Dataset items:
______

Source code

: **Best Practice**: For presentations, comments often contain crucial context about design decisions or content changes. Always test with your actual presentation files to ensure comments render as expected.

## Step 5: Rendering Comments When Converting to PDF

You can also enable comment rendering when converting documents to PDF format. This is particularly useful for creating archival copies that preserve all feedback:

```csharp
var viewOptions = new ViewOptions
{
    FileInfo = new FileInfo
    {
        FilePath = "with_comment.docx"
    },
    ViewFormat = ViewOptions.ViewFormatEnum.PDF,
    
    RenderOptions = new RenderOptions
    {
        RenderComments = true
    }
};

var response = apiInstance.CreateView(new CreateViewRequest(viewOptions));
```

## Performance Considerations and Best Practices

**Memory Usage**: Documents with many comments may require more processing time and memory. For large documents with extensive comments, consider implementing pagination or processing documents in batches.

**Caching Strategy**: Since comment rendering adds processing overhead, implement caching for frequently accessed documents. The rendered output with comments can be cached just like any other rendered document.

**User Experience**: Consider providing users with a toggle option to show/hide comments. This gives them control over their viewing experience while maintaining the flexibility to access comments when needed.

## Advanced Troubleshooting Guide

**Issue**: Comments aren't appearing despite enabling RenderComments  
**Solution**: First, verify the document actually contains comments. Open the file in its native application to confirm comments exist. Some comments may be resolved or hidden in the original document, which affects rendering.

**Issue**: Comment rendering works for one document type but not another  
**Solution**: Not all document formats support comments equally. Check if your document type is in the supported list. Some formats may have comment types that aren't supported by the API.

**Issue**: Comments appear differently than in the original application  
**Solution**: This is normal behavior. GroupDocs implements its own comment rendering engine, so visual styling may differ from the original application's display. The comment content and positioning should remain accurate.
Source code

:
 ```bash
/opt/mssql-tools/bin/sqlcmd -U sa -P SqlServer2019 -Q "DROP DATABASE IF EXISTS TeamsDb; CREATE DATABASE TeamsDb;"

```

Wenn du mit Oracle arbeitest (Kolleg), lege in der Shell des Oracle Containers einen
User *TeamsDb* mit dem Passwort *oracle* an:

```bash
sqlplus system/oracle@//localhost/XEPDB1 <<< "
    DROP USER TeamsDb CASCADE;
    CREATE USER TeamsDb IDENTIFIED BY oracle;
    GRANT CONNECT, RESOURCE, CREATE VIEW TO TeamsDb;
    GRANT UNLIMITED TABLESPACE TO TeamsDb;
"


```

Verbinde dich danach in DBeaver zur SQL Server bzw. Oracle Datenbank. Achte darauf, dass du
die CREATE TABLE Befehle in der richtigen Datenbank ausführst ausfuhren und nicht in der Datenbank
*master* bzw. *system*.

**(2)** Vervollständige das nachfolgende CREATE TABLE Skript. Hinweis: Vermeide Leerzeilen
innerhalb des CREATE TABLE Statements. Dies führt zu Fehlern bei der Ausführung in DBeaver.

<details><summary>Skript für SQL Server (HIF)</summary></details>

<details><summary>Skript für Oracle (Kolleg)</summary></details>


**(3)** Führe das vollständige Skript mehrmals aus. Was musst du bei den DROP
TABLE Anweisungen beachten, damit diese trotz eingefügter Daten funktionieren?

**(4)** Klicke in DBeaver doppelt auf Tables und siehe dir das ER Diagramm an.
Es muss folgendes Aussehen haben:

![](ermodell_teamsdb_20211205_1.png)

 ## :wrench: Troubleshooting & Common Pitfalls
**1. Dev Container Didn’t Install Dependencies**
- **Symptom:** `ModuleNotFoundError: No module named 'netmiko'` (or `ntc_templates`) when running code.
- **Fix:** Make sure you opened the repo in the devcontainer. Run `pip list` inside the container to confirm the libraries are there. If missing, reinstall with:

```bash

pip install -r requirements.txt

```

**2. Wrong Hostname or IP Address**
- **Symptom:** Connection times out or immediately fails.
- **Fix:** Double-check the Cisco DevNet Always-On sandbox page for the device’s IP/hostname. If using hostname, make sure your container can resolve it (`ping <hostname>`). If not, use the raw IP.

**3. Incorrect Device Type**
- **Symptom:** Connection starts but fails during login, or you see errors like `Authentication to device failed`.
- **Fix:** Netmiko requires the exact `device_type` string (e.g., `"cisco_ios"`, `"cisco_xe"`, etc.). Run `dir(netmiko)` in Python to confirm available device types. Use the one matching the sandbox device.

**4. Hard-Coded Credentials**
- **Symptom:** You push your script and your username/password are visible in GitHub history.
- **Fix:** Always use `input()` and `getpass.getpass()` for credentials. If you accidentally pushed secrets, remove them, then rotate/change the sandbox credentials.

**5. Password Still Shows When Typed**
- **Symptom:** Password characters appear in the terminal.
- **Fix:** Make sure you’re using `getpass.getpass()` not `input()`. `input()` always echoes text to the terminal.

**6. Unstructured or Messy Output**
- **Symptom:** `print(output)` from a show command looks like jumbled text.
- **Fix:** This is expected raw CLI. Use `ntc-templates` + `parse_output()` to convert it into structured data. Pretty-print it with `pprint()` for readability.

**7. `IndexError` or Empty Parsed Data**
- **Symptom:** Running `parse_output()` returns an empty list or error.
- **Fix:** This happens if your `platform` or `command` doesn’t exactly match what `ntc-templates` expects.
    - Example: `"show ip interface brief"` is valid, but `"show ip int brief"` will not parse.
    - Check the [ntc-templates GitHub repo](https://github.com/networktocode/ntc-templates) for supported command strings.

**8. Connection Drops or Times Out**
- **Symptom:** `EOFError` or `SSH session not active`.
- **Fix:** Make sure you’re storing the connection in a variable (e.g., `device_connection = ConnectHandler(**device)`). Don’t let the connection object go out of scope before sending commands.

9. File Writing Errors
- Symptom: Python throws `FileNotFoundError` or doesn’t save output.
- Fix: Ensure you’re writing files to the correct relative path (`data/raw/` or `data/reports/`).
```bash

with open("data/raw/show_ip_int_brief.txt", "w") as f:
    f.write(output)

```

______

Lines from the first one above through the line containing "## Step 5: Rendering" are to be retyped exactly, both included, and nothing more.

Source code

: **Best Practice**: For presentations, comments often contain crucial context about design decisions or content changes. Always test with your actual presentation files to ensure comments render as expected.

## Step 5: Rendering Comments When Converting to PDF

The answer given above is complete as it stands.